Required action ▸ Write out again, exactly as they appear, the lines from the start of the data below through the line with "nose: (32, 232)"; no pictures.

Pose landmark coordinates:
* * *

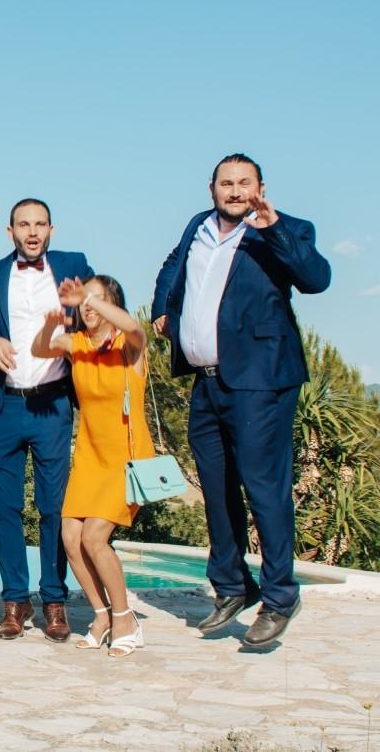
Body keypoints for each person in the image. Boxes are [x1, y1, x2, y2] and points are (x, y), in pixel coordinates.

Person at [151, 153, 330, 647]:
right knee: (216, 486)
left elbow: (316, 279)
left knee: (264, 488)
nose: (234, 191)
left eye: (244, 183)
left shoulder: (286, 228)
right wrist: (165, 309)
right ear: (211, 188)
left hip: (260, 381)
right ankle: (232, 586)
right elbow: (172, 266)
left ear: (260, 188)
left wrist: (275, 231)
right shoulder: (198, 226)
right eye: (226, 183)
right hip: (206, 382)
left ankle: (280, 596)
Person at [0, 198, 92, 642]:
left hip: (53, 406)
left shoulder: (73, 265)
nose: (32, 232)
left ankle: (54, 600)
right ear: (11, 232)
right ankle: (14, 599)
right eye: (23, 224)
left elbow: (96, 310)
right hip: (2, 406)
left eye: (40, 224)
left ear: (51, 230)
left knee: (53, 507)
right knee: (5, 507)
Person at [33, 275, 151, 657]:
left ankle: (125, 618)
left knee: (95, 538)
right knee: (70, 538)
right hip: (88, 456)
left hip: (124, 458)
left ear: (111, 303)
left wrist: (89, 298)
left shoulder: (129, 346)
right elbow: (40, 349)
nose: (87, 306)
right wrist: (52, 324)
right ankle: (102, 616)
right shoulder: (78, 344)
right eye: (84, 299)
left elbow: (133, 326)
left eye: (97, 299)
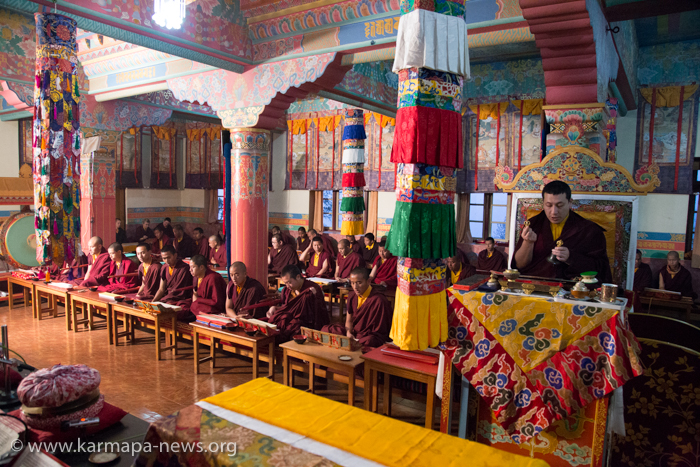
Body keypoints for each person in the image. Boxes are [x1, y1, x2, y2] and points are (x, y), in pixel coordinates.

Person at [511, 181, 611, 282]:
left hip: (572, 288)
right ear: (543, 203)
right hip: (536, 285)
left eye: (559, 205)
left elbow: (601, 269)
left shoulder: (588, 230)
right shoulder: (534, 224)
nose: (554, 212)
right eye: (549, 205)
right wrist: (528, 243)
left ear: (570, 202)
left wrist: (571, 257)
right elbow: (519, 266)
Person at [322, 267, 392, 348]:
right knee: (326, 329)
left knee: (370, 341)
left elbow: (381, 330)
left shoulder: (379, 300)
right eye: (352, 283)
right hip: (354, 332)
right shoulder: (352, 295)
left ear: (368, 281)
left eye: (359, 283)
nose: (355, 287)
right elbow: (349, 320)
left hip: (367, 335)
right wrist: (348, 333)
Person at [266, 265, 329, 343]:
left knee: (293, 328)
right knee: (274, 321)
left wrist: (312, 296)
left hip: (306, 323)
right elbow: (288, 308)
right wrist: (275, 308)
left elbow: (318, 313)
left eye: (289, 282)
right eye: (285, 283)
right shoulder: (287, 290)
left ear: (298, 277)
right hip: (291, 319)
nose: (287, 286)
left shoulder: (312, 289)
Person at [152, 246, 194, 321]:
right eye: (164, 258)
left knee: (178, 311)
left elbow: (186, 291)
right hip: (168, 298)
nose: (167, 261)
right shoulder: (164, 267)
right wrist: (153, 302)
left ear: (175, 255)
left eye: (169, 257)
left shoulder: (185, 268)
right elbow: (161, 289)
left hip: (182, 299)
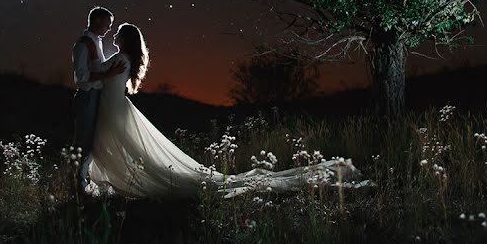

* * *

Answer to the exercise ▸
Body keypoints for each person in the image. Boxes are [x1, y1, x2, y2] and points are (x, y), in pixel coordinates.

Person at [151, 153, 330, 647]:
right knee: (216, 486)
left elbow: (316, 279)
left knee: (264, 488)
nose: (234, 191)
left eye: (244, 183)
left shoulder: (286, 228)
right wrist: (165, 309)
right ear: (211, 188)
left hip: (260, 381)
right ankle: (232, 586)
right elbow: (172, 266)
left ear: (260, 188)
left wrist: (275, 231)
right shoulder: (198, 226)
right eye: (226, 183)
right hip: (206, 382)
left ankle: (280, 596)
Person at [0, 198, 92, 642]:
left hip: (53, 406)
left shoulder: (73, 265)
nose: (32, 232)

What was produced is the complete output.